Start of Input data

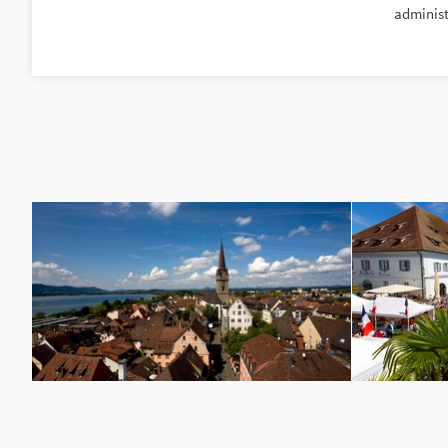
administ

End of Input data
Start of Input data

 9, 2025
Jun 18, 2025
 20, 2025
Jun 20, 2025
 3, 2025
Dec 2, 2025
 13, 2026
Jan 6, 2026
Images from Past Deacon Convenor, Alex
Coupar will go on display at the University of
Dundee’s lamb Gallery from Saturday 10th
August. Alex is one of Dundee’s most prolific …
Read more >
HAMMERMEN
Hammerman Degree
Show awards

End of Input data

Please transcribe exactly the lines above from the line that has "Dec 2, 2025" up to and including the line that has "Show awards"; no other line belongs in the answer.

Dec 2, 2025
 13, 2026
Jan 6, 2026
Images from Past Deacon Convenor, Alex
Coupar will go on display at the University of
Dundee’s lamb Gallery from Saturday 10th
August. Alex is one of Dundee’s most prolific …
Read more >
HAMMERMEN
Hammerman Degree
Show awards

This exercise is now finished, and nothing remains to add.